Sharma and coworkers (1997) have previously demonstrated that PCP fulfilled many of the requirements characteristic for a mechanism-based inactivator for rat P450 2B1. In the absence of GSH, the stoichiometry of PCP to P450 2B1 was 4:1. In the presence of GSH, radioactive PCP was not incorporated into the protein, and the rate of inactivation was decreased. It was concluded that PCP was a metabolic inactivator for P450 2B1 where the reactive intermediate could leak out of the active site to be trapped by GSH. In this investigation, we observed a 5.5:1 ratio of PCP to P450 2B6. In the presence of GSH, this stoichiometry was reduced to 1:1. However, GSH had no effect on the rate of inactivation. This suggests that in the absence of GSH, approximately 4 molecules of a PCP reactive intermediate escaped the active site and tightly associated with protein or lipid sites not critical to catalysis. In the presence of GSH, the reactive intermediates that escaped the active site became trapped by GSH whereas the one molecule of reactive intermediate that remained within the active site caused the inactivation. This argument was supported by the LC-MS results. As reported, it was difficult to consistently observe a mass adduct on P450 2B6. However, we did occasionally see an adduct of 244 Da on the P450 2B6 apoprotein. Under the high temperatures and conditions by which ionization of the protein takes place in the instrument, it is likely that the tight interactions between the enzyme and PCP molecules on the surface were dissociated. This resulted in a 1:1 stoichiometry of PCP to P450 2B6 in the absence of GSH. To confirm the size of the mass adduct on P450 2B6, PCP-inactivated P450s 2B1 and 2B4 were also analyzed by LC-MS. In both cases, a one to one stoichiometry of PCP to P450 was seen. Once again, the reason for the reduced stoichiometry for PCP to P450 2B1 in the absence of GSH compared with what Sharma observed appears to be due to the dissociation of loosely bound intermediates under the ionization conditions. For P450 2B4, the size of the mass adduct corresponded to one PCP molecule plus a hydroxyl group (261 Da).

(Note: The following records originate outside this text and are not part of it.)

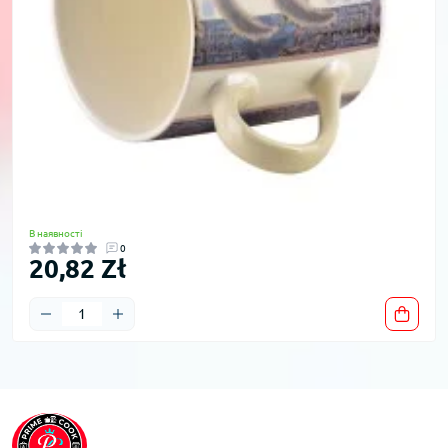
В наявності
0
20,82 Zł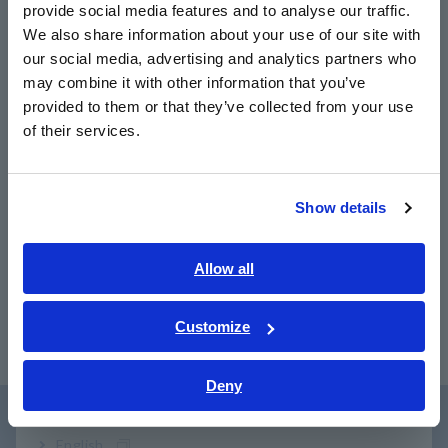
provide social media features and to analyse our traffic.
East Asia
resistência
We also share information about your use of our site with
our social media, advertising and analytics partners who
日本語 / コーポレート・IR
may combine it with other information that you’ve
日本語 / 製品・サービス
provided to them or that they’ve collected from your use
Nº do modelo (Código do
简体中文
of their services.
한국어
pedido)
繁體中文
Show details
Southeast Asia, Oceania
FA1221
Apenas unidade principal
English
Allow all
ภาษาไทย / ประเทศไทย
Tiếng Việt / Việt Nam
Customize
Bahasa Indonesia
Deny
India
English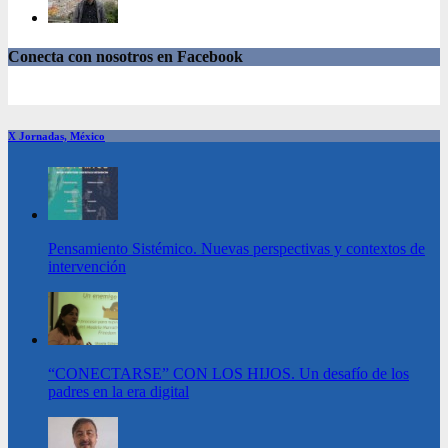
Conecta con nosotros en Facebook
X Jornadas, México
Pensamiento Sistémico. Nuevas perspectivas y contextos de
intervención
“CONECTARSE” CON LOS HIJOS. Un desafío de los
padres en la era digital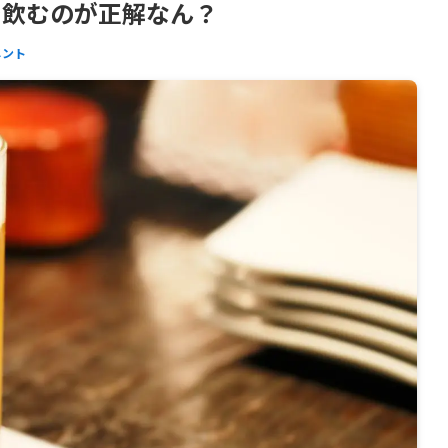
で飲むのが正解なん？
メント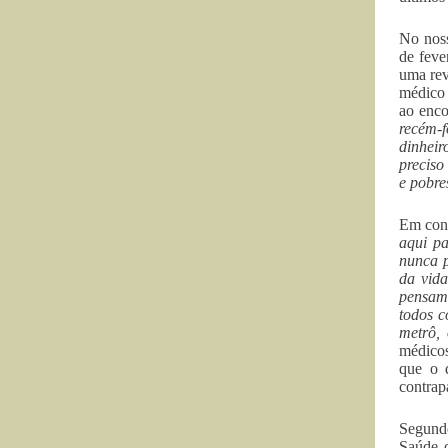
No no
de feve
uma rev
médico 
ao enco
recém-f
dinheir
preciso
e pobre
Em conv
aqui p
nunca 
da vid
pensam
todos c
metrô,
médicos
que o 
contrap
Segundo
Saúde 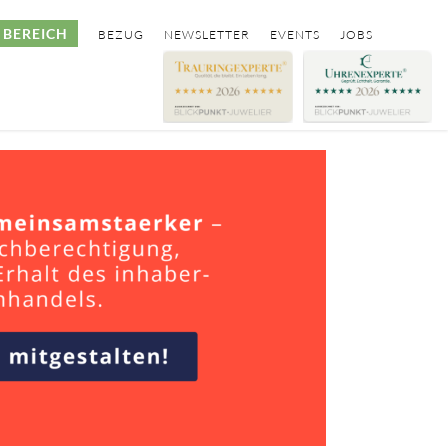
BEREICH
BEZUG
NEWSLETTER
EVENTS
JOBS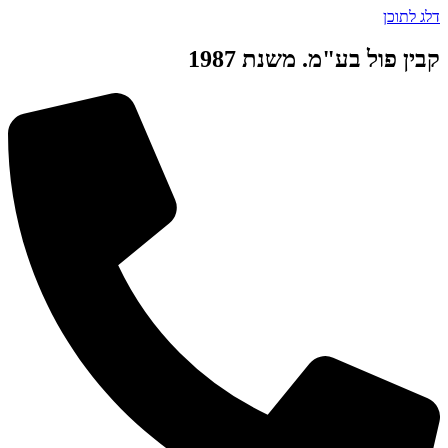
דלג לתוכן
קבין פול בע"מ. משנת 1987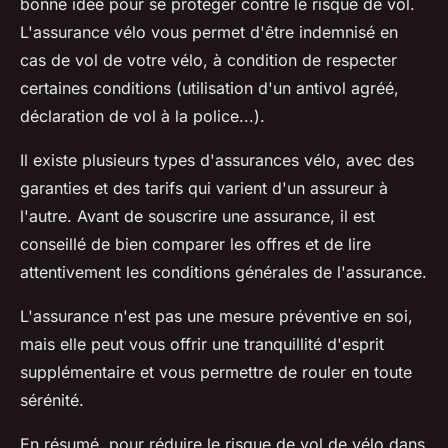
bonne idée pour se protéger contre le risque de vol.
L'assurance vélo vous permet d'être indemnisé en
cas de vol de votre vélo, à condition de respecter
certaines conditions (utilisation d'un antivol agréé,
déclaration de vol à la police...).
Il existe plusieurs types d'assurances vélo, avec des
garanties et des tarifs qui varient d'un assureur à
l'autre. Avant de souscrire une assurance, il est
conseillé de bien comparer les offres et de lire
attentivement les conditions générales de l'assurance.
L'assurance n'est pas une mesure préventive en soi,
mais elle peut vous offrir une tranquillité d'esprit
supplémentaire et vous permettre de rouler en toute
sérénité.
En résumé, pour réduire le risque de vol de vélo dans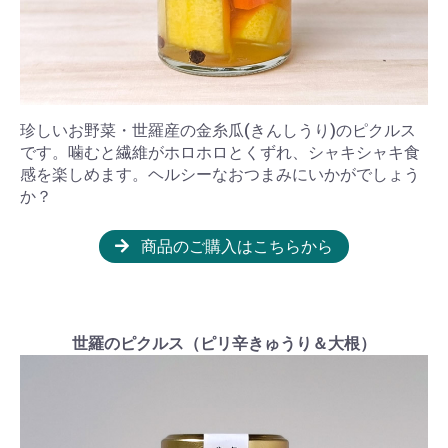
珍しいお野菜・世羅産の金糸瓜(きんしうり)のピクルス
です。噛むと繊維がホロホロとくずれ、シャキシャキ食
感を楽しめます。ヘルシーなおつまみにいかがでしょう
か？
商品のご購入はこちらから
世羅のピクルス（ピリ辛きゅうり＆大根）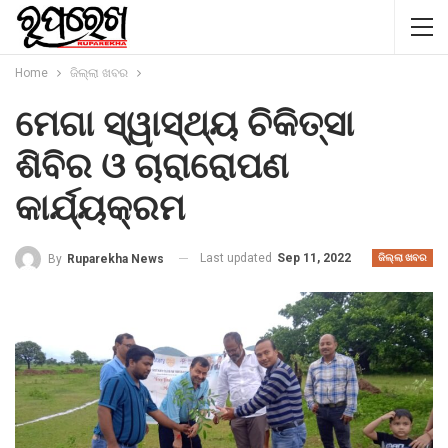
Home
ଜିଲ୍ଲା ଖବର
ମେଗା ସ୍ୱାସ୍ଥ୍ୟ ଚିକିତ୍ସା
ଶିବିର ଓ ଚାରାରୋପଣ
କାର୍ଯ୍ୟକ୍ରମ
Last updated
Sep 11, 2022
By
Ruparekha News
ଜିଲ୍ଲା ଖବର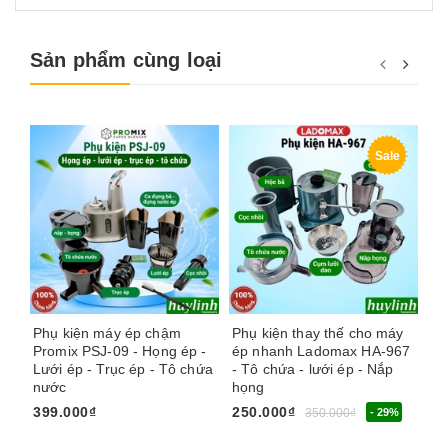
Sản phẩm cùng loại
Sale
Phụ kiện máy ép chậm
Phụ kiện thay thế cho máy
Ph
Promix PSJ-09 - Họng ép -
ép nhanh Ladomax HA-967
Pr
Lưới ép - Trục ép - Tô chứa
- Tô chứa - lưới ép - Nắp
Tô
nước
họng
Hộ
nư
399.000₫
250.000₫
350.000₫
- 29%
35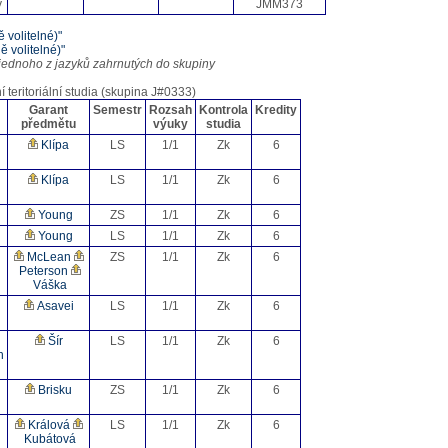
y
JMM373
 volitelné)"
 volitelné)"
jednoho z jazyků zahrnutých do skupiny
teritoriální studia (skupina J#0333)
Garant
Semestr
Rozsah
Kontrola
Kredity
předmětu
výuky
studia
Klípa
LS
1/1
Zk
6
Klípa
LS
1/1
Zk
6
n
Young
ZS
1/1
Zk
6
Young
LS
1/1
Zk
6
McLean
ZS
1/1
Zk
6
Peterson
Váška
Asavei
LS
1/1
Zk
6
Šír
LS
1/1
Zk
6
n
Brisku
ZS
1/1
Zk
6
Králová
LS
1/1
Zk
6
Kubátová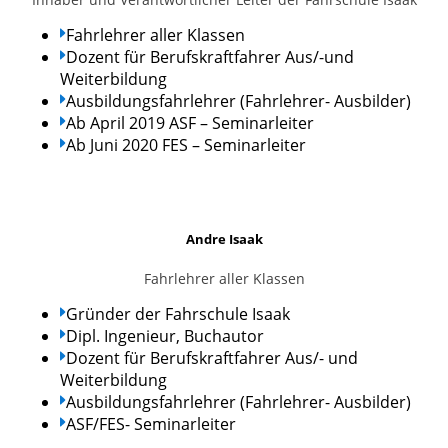
Fahrlehrer aller Klassen
Dozent für Berufskraftfahrer Aus/-und
Weiterbildung
Ausbildungsfahrlehrer (Fahrlehrer- Ausbilder)
Ab April 2019 ASF – Seminarleiter
Ab Juni 2020 FES – Seminarleiter
Andre Isaak
Fahrlehrer aller Klassen
Gründer der Fahrschule Isaak
Dipl. Ingenieur, Buchautor
Dozent für Berufskraftfahrer Aus/- und
Weiterbildung
Ausbildungsfahrlehrer (Fahrlehrer- Ausbilder)
ASF/FES- Seminarleiter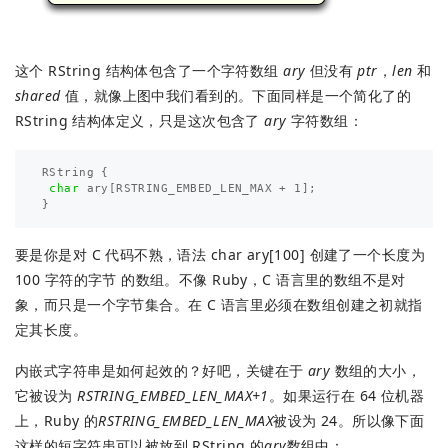
这个 RString 结构体包含了一个字符数组
ary
但没有
ptr
，
len
和
shared
值，就像上图中我们看到的。下面同样是一个简化了的
RString 结构体定义，只是这次包含了
ary
字符数组：
RString
{
char
ary
[
RSTRING_EMBED_LEN_MAX
+
1
];
}
要是你是对 C 代码不熟，语法 char ary[100] 创建了一个长度为
100 字符的字节 的数组。不像 Ruby，C 语言里的数组不是对
象，而只是一个字节集合。在 C 语言里必须在数组创建之初就指
定其长度。
内嵌式字符串是如何起效的？好吧，关键在于
ary
数组的大小，
它被设为
RSTRING_EMBED_LEN_MAX+1
。如果运行在 64 位机器
上，Ruby 的
RSTRING_EMBED_LEN_MAX
被设为 24。所以像下面
这样的短字符串可以被放到 RString 的
ary
数组中：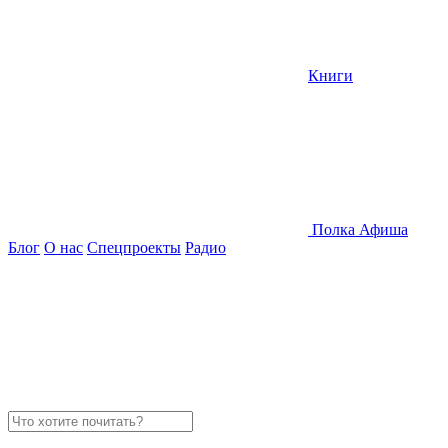
Книги
Полка
Афиша
Блог
О нас
Спецпроекты
Радио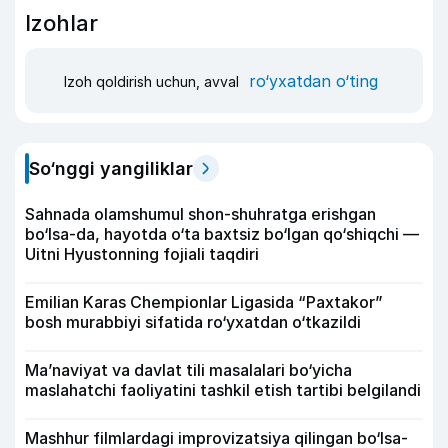
Izohlar
ro‘yxatdan o‘ting
Izoh qoldirish uchun, avval
So‘nggi yangiliklar
Sahnada olamshumul shon-shuhratga erishgan
bo‘lsa-da, hayotda o‘ta baxtsiz bo‘lgan qo‘shiqchi —
Uitni Hyustonning fojiali taqdiri
Emilian Karas Chempionlar Ligasida “Paxtakor”
bosh murabbiyi sifatida ro‘yxatdan o‘tkazildi
Ma’naviyat va davlat tili masalalari bo‘yicha
maslahatchi faoliyatini tashkil etish tartibi belgilandi
Mashhur filmlardagi improvizatsiya qilingan bo‘lsa-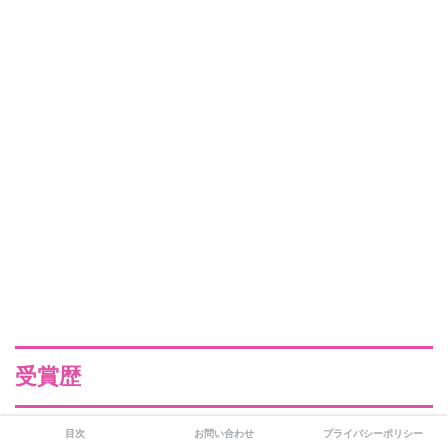
受賞歴
目次
お問い合わせ
プライバシーポリシー
現在までの受賞歴はこちらになります。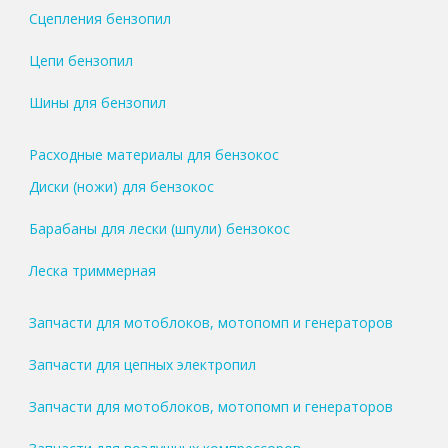
Сцепления бензопил
Цепи бензопил
Шины для бензопил
Расходные материалы для бензокос
Диски (ножи) для бензокос
Барабаны для лески (шпули) бензокос
Леска триммерная
Запчасти для мотоблоков, мотопомп и генераторов
Запчасти для цепных электропил
Запчасти для мотоблоков, мотопомп и генераторов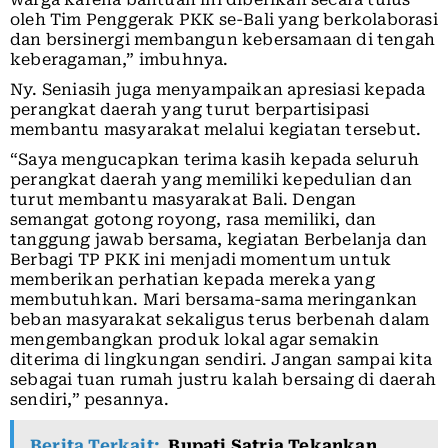
oleh Tim Penggerak PKK se-Bali yang berkolaborasi
dan bersinergi membangun kebersamaan di tengah
keberagaman,” imbuhnya.
Ny. Seniasih juga menyampaikan apresiasi kepada
perangkat daerah yang turut berpartisipasi
membantu masyarakat melalui kegiatan tersebut.
“Saya mengucapkan terima kasih kepada seluruh
perangkat daerah yang memiliki kepedulian dan
turut membantu masyarakat Bali. Dengan
semangat gotong royong, rasa memiliki, dan
tanggung jawab bersama, kegiatan Berbelanja dan
Berbagi TP PKK ini menjadi momentum untuk
memberikan perhatian kepada mereka yang
membutuhkan. Mari bersama-sama meringankan
beban masyarakat sekaligus terus berbenah dalam
mengembangkan produk lokal agar semakin
diterima di lingkungan sendiri. Jangan sampai kita
sebagai tuan rumah justru kalah bersaing di daerah
sendiri,” pesannya.
Berita Terkait:
Bupati Satria Tekankan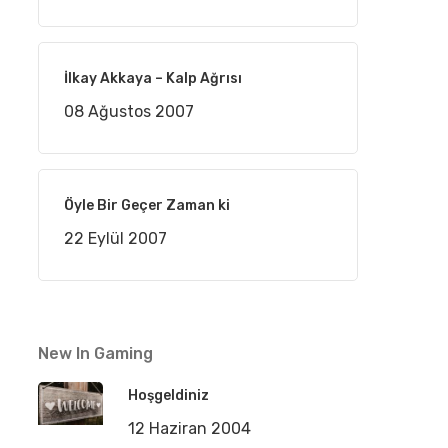
İlkay Akkaya – Kalp Ağrısı
08 Ağustos 2007
Öyle Bir Geçer Zaman ki
22 Eylül 2007
New In Gaming
Hoşgeldiniz
12 Haziran 2004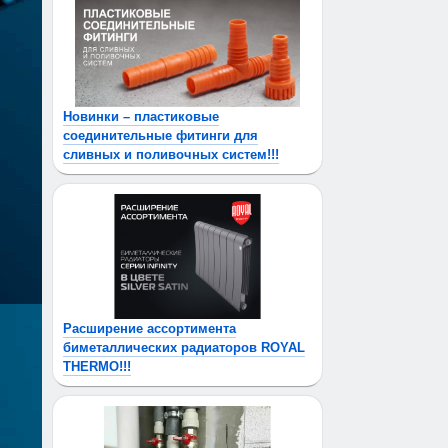
Новинки – пластиковые
соединительные фитинги для
сливных и поливочных систем!!!
Расширение ассортимента
биметаллических радиаторов ROYAL
THERMO!!!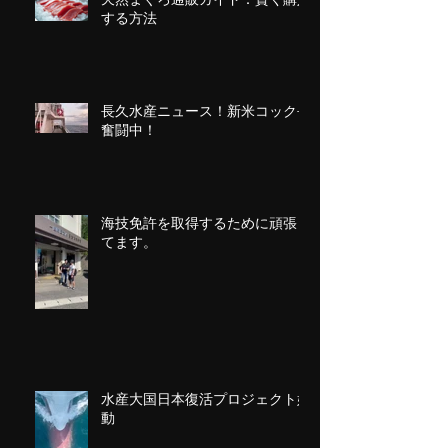
する方法
長久水産ニュース！新米コック長
奮闘中！
海技免許を取得するために頑張っ
てます。
水産大国日本復活プロジェクト始
動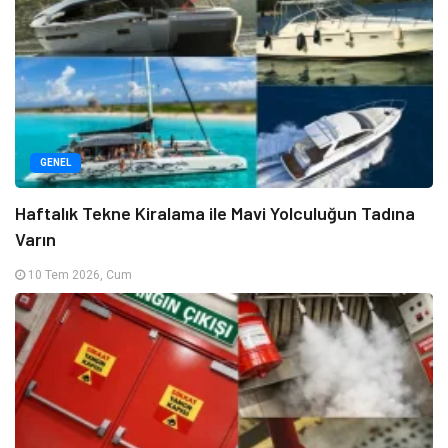
GENEL
Haftalık Tekne Kiralama ile Mavi Yolculuğun Tadına
Varın
10 Tem 2026, Cum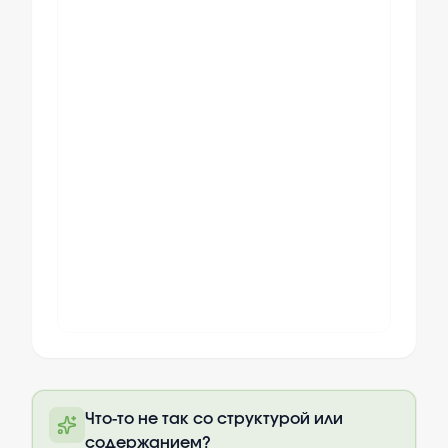
Полный текст будет доступен после
Что-то не так со структурой или
оплаты
содержанием?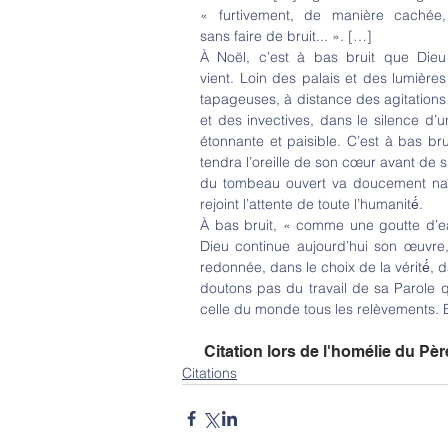
« furtivement, de manière cachée, 
sans faire de bruit... ». […] 
À Noël, c’est à bas bruit que Dieu 
vient. Loin des palais et des lumières 
tapageuses, à distance des agitations 
et des invectives, dans le silence d’u
étonnante et paisible. C’est à bas br
tendra l’oreille de son cœur avant de s’
du tombeau ouvert va doucement naîtr
rejoint l’attente de toute l’humanité́. 
À bas bruit, « comme une goutte d’ea
Dieu continue aujourd’hui son œuvre
redonnée, dans le choix de la vérité́, d
doutons pas du travail de sa Parole qu
celle du monde tous les relèvements. E
 Citation lors de l'homélie du Pè
Citations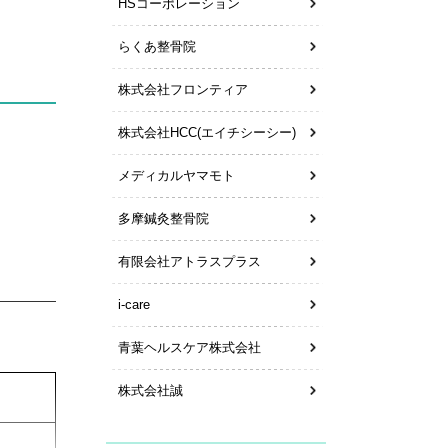
HSコーポレーション
らくあ整骨院
株式会社フロンティア
株式会社HCC(エイチシーシー)
社員旅
メディカルヤマモト
多摩鍼灸整骨院
有限会社アトラスプラス
i-care
青葉ヘルスケア株式会社
株式会社誠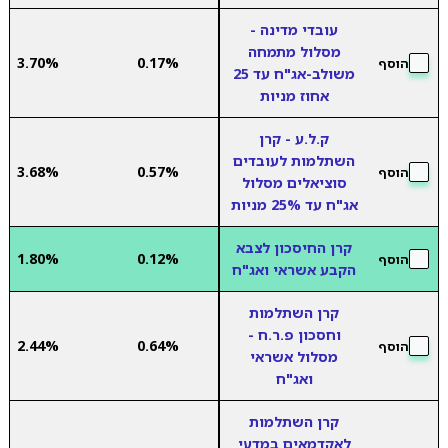
עובדי מדינה -
מסלול מתמחה
3.70%
0.17%
הוסף
משולב-אג"ח עד 25
אחוז מניות
ק.ל.ע - קרן
השתלמות לעובדים
3.68%
0.57%
הוסף
סוציאלים מסלול
אג"ח עד 25% מניות
קרן החיסכון לצבא
1.80%
0.12%
הוסף
הקבע אשראי ואג"ח
קרן השתלמות
וחסכון פ.ר.ח -
2.44%
0.64%
הוסף
מסלול אשראי
ואג"ח
קרן השתלמות
לאקדמאים במדעי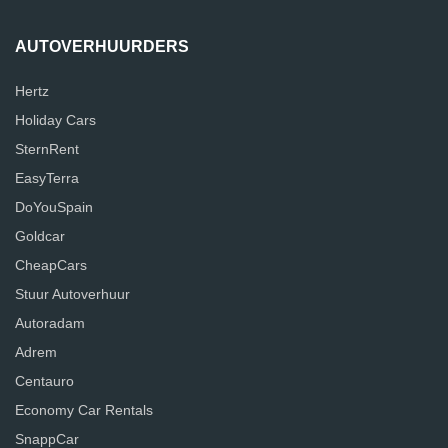
AUTOVERHUURDERS
Hertz
Holiday Cars
SternRent
EasyTerra
DoYouSpain
Goldcar
CheapCars
Stuur Autoverhuur
Autoradam
Adrem
Centauro
Economy Car Rentals
SnappCar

In conclusion, this study shows that PCP inactivates human P450 2B6 in a mechanism-based manner. We have demonstrated for the first time that there is one PCP bound per P450 2B6 molecule. This result coupled with the strong evidence that PCP modifies the apoprotein of P450 2B6 suggests that PCP can be used to further study the structure of the active site of this enzyme. The demonstration that P450 2B isoforms are located in brain may prove to be of importance with regards to PCP metabolism and enzyme modification in the brain (Tirumalai et al., 1998). Studies are underway to identify the GSH-PCP adduct and PCP metabolites that are formed during turnover to determine the identity of the reactive intermediate responsible for inactivation and to identify the peptide and the amino acid residue in P450 2B6 that is modified by PCP.